Reproduce word for word the stretch of the passage about Obama's Iowa visit from "Schmidt explained in" through "of college affordability.".

======== Text provided

Obama also said the spokesperson for Speaker of the House John Boehner said this was a distraction from the issue of the economy.

“This is the economy. This is about your job security. This is about your future. If you do well, the economy does well. You are the economy,” Obama explained, his voice growing with each sentence. “Making sure our next generation earns the best education possible is exactly American’s business.”

Steffen Schmidt, ISU university professor of political science, said that Obama’s visit to Iowa, as well as Michelle Obama’s visit to Des Moines on Tuesday night, have to do with Iowa being a “battleground” state.

Schmidt explained in an email that Iowa is “one of a half-dozen or so that could swing either to the Democrat or the Republican in November. So Iowa is on the Obama, and probably later the Romney, campaign schedule. It is just as important this year for November as it was during the Iowa caucuses in January.”

Obama did not mention any campaign issues, but stuck strictly to the topic of college affordability.

================
======== Supplied material

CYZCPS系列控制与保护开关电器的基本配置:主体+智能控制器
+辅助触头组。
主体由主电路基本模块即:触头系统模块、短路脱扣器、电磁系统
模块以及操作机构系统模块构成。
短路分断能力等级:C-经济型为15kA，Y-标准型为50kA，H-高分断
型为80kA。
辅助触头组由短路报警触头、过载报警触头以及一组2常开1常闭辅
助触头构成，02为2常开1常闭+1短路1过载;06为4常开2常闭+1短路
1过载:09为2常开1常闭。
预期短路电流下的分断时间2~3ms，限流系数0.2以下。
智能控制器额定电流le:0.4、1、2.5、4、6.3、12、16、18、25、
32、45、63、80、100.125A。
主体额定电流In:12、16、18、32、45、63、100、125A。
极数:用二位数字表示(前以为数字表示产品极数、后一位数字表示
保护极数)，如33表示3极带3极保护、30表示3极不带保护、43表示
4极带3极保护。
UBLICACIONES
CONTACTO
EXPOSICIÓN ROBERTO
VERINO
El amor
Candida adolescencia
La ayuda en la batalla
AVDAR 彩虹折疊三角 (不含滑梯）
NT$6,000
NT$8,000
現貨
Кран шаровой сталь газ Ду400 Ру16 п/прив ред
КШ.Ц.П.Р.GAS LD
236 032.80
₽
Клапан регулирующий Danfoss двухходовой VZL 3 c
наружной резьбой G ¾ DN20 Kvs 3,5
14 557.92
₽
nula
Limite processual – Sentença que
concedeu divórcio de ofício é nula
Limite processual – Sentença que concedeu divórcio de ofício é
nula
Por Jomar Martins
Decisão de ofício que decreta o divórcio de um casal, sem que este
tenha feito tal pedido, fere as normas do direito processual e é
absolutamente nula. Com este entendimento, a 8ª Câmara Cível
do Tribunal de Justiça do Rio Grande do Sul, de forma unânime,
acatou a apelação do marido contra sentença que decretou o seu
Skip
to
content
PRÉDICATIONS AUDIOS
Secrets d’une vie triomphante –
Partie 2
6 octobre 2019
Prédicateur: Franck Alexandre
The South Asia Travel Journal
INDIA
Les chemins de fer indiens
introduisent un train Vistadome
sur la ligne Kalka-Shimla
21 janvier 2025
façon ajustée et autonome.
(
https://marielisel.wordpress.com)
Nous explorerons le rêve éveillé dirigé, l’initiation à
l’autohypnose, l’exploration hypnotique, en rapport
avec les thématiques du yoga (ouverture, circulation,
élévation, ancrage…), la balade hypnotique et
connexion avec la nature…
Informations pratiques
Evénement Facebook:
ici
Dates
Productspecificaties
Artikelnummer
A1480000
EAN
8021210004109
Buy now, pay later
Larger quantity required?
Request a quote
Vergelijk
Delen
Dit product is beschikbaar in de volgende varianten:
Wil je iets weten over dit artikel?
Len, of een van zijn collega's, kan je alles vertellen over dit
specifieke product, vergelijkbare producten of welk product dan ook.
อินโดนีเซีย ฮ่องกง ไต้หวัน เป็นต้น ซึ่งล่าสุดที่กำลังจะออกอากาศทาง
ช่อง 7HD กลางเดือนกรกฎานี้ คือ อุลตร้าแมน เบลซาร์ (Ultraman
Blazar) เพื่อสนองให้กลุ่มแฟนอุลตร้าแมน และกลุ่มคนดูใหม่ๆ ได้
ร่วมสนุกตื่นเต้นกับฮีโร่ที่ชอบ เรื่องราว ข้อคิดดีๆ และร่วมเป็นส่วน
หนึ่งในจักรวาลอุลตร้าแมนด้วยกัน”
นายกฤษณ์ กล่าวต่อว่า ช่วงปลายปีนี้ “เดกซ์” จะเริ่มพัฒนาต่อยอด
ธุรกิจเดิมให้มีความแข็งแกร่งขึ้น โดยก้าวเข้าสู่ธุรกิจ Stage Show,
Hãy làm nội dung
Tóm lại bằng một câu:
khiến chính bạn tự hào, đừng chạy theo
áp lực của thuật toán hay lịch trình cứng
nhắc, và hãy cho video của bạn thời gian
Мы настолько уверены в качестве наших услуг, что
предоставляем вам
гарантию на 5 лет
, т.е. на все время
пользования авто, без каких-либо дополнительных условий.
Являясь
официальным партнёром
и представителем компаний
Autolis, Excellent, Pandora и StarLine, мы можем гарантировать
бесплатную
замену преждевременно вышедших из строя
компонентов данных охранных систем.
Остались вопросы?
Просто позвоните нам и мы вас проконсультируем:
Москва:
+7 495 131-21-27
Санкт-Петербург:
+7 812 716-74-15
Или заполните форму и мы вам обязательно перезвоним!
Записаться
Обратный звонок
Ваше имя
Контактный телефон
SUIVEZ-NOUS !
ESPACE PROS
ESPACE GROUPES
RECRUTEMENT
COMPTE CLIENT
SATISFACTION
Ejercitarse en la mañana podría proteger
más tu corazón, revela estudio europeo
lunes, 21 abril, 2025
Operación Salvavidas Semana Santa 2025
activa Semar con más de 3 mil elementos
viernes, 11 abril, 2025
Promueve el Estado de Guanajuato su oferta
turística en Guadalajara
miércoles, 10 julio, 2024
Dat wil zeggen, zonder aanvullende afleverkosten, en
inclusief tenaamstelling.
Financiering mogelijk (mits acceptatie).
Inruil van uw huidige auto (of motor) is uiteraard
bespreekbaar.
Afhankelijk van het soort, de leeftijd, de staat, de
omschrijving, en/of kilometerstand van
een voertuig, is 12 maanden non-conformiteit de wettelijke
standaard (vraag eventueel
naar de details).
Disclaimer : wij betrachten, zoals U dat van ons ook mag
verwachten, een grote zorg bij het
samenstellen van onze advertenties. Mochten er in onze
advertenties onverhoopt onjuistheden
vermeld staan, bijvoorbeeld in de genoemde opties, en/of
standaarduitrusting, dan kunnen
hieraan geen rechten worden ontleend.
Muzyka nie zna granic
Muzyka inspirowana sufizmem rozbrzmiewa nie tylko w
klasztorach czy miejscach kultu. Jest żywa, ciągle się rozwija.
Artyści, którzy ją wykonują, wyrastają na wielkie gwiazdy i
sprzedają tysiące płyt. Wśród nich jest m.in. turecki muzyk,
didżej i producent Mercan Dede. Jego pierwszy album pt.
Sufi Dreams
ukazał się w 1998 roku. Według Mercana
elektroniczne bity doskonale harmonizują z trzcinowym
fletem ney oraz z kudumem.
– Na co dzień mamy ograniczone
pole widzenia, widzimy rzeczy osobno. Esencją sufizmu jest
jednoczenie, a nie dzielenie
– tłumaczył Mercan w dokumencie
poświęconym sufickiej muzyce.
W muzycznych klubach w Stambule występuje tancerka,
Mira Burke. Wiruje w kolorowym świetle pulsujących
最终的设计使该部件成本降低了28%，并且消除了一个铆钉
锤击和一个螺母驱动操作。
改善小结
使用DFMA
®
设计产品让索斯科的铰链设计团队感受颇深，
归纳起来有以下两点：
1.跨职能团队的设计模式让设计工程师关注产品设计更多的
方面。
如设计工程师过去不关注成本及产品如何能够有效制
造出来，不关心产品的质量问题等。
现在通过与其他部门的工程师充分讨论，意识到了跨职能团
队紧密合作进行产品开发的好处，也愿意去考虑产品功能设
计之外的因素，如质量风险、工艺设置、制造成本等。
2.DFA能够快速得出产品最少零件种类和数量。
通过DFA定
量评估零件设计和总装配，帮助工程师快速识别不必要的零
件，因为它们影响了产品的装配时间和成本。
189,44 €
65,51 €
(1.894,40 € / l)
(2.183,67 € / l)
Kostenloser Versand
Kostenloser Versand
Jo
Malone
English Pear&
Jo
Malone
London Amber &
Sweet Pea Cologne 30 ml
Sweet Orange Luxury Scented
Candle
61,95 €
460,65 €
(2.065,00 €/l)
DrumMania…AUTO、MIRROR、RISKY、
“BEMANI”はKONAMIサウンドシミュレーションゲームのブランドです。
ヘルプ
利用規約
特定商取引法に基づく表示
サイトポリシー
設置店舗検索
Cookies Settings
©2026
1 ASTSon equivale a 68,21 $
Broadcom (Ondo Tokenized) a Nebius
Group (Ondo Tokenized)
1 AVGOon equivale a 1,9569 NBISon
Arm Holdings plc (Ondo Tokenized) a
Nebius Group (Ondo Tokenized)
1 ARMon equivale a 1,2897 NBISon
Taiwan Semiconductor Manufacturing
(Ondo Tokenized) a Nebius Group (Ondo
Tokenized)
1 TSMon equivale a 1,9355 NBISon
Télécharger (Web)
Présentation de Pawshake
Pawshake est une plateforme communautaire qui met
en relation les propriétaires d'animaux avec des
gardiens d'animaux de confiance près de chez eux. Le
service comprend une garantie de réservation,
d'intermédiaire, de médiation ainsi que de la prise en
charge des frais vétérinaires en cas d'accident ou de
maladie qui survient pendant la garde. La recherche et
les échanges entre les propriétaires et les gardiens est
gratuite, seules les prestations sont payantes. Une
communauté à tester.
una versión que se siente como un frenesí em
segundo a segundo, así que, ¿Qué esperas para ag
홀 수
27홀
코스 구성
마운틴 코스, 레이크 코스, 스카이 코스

================

• Answer to the problem:
Schmidt explained in an email that Iowa is “one of a half-dozen or so that could swing either to the Democrat or the Republican in November. So Iowa is on the Obama, and probably later the Romney, campaign schedule. It is just as important this year for November as it was during the Iowa caucuses in January.”

Obama did not mention any campaign issues, but stuck strictly to the topic of college affordability.